> _Selected excerpt_:
#####

New Hybrid Rare-Event Sampling Technique for Fraud Detection
Proposed hybrid sampling methodology may prove useful when building and validating machine learning models for applications where target event is rare, such as fraud detection.
By Ross Bettinger.
I once had a fraud detection problem involving 2,000 observations labeled Fraudulent out of 1,000,000 total population, a 0.2% event rate. My immediate thought was to stratify the sample into equal numbers of fraudulent and non-fraudulent observations, build models on the biased sample, and use prior probabilities to correct for sampling bias. But given the requirement of creating training/validation/test datasets (say 70%/20%/10% proportions), will only 1,400 training events represent sufficient and consistent behavior containing enough features to represent fraudulent behavior when the target population is so small?
If I use bagging, I have to select fractions of the total population (or even of a sampled population) and build unbiased or biased models. If I build cross-validation models, I have the same problem. When assembling the training data, I typically select subsets of the fraudulent observations and combine them with subsets of the non-fraudulent observations. Regardless of the proportions, I do not use ALL of the fraudulent observations in a given model because of the model building methodology. Thus, I weaken the model’s power of detection at the outset.
Figure 1 illustrates this strategy. Each sample uses a fraction of the potential maximum number of observations proportional to the training/validation/test ratios. The training, validation, and holdout datasets containing 2,000 rare events are labeled ST,SV,and SH and the nonevents are not shown because their numbers may vary, depending on the sampling proportions of event/nonevent.

#####

> _Information provided_:
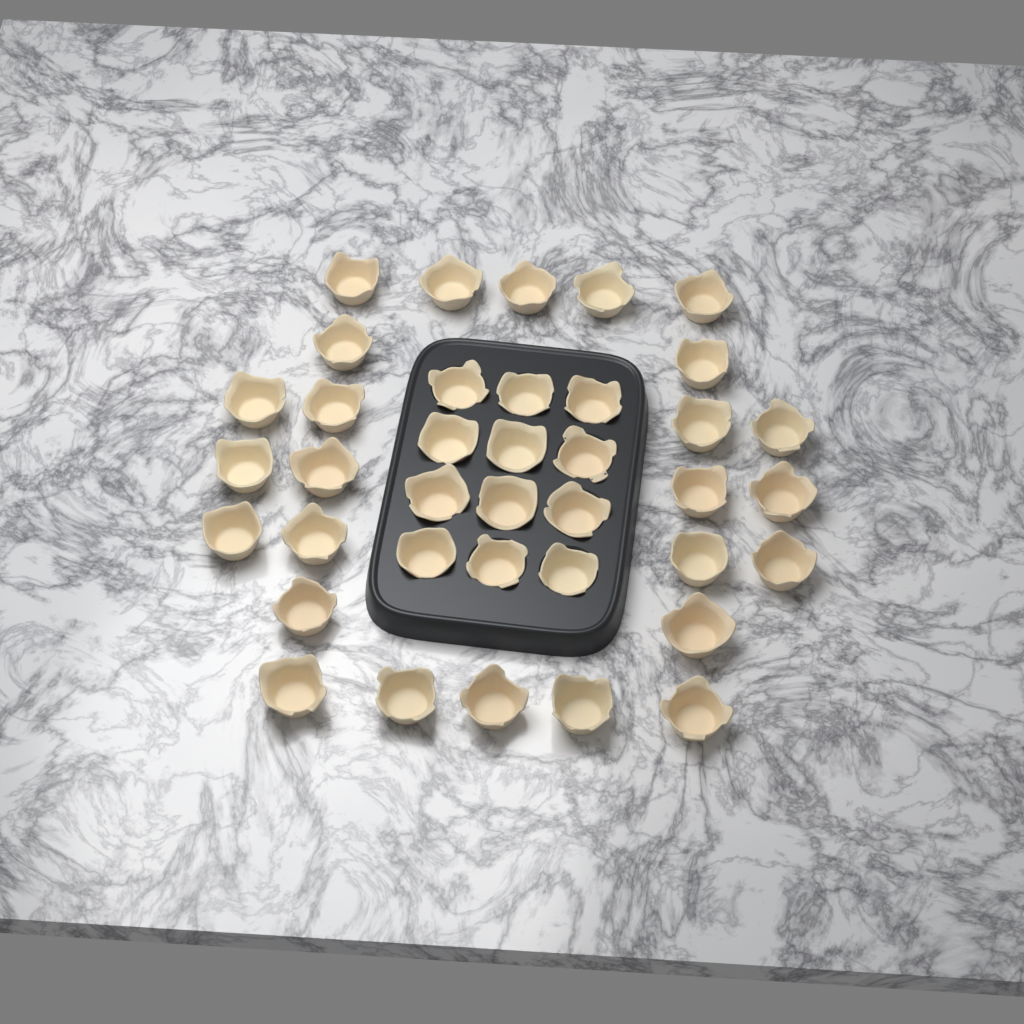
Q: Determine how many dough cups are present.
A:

#####

> _The problem_: In the fraud detection article, what event rate did the fraud problem have? The listing is separate material and has no connection to the fraud detection article.

> _Output for this exercise_: 0.2%